In gopy token/types_gen.go is generated by tools/tokens_go from Grammar/Tokens and Include/internal/pycore_token.h. Numeric values match CPython exactly. token/token.go provides the Type.String() method (equivalent to tok_name[t]).

EXACT_TOKEN_TYPES (lines 86 to 135)

cpython 3.14 @ ab2d84fe1023/Lib/token.py#L86-135

EXACT_TOKEN_TYPES = {
'(': LPAR,
')': RPAR,
'[': LSQB,
']': RSQB,
':': COLON,
',': COMMA,
'+': PLUS,
'-': MINUS,
'*': STAR,
'**': DOUBLESTAR,
'/': SLASH,
'//': DOUBLESLASH,
'==': EQEQUAL,
'!=': NOTEQUAL,
'->': RARROW,
'...': ELLIPSIS,
':=': COLONEQUAL,
# ... 35 more entries ...
}

EXACT_TOKEN_TYPES has 53 entries. It is used by the tokenize module's TokenInfo.exact_type property: when a token is OP, the property looks up the string value in EXACT_TOKEN_TYPES to return the precise type such as PLUS or DOUBLESTAR. The peg parser's action helpers also use it when they need to emit a specific punctuation token from an expected string.

Notable entries:

  • Three-character ... maps to ELLIPSIS (52).
  • -> maps to RARROW (51) for return-type annotations.
  • := maps to COLONEQUAL (53) for the walrus operator.
  • ! maps to EXCLAMATION (54), used inside f-string/t-string format specs.

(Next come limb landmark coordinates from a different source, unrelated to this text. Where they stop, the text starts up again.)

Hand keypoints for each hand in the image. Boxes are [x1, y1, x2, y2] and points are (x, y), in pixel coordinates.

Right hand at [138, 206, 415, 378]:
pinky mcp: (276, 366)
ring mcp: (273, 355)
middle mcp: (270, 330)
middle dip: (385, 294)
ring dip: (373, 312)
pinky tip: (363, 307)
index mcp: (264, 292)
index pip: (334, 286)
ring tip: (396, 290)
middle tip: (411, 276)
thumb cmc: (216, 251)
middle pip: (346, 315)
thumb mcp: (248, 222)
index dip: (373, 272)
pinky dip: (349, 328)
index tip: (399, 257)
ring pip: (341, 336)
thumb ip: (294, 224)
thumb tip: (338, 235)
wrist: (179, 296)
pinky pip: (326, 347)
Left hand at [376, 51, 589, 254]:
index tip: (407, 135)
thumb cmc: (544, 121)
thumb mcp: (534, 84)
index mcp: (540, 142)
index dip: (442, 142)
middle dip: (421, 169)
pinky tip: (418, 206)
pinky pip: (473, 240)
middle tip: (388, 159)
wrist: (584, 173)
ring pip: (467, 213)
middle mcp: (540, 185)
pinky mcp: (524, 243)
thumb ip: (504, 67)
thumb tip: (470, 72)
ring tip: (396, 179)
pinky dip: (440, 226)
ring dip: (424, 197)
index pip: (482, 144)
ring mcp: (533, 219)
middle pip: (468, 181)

In gopy the same mapping is in token/types_gen.go as ExactTokenTypes map[string]Type.

gopy mirror

token/types_gen.go is generated by tools/tokens_go and mirrors both Lib/token.py and Include/internal/pycore_token.h. It exports:

  • All 69 token-type constants as const ( ENDMARKER Type = 0 ... ).
  • ExactTokenTypes map[string]Type matching EXACT_TOKEN_TYPES.
  • tokenNames [69]string used by Type.String() in token/token.go.

token/token.go exposes ISTERMINAL, ISNONTERMINAL, and ISEOF as methods on Type, plus String() for formatting.

The keyword predicate equivalents are in the peg parser. iskeyword is implemented inline in the lexer by checking token.KEYWORD after an identifier is scanned. issoftkeyword is tested in the grammar actions that handle match/case/type statements.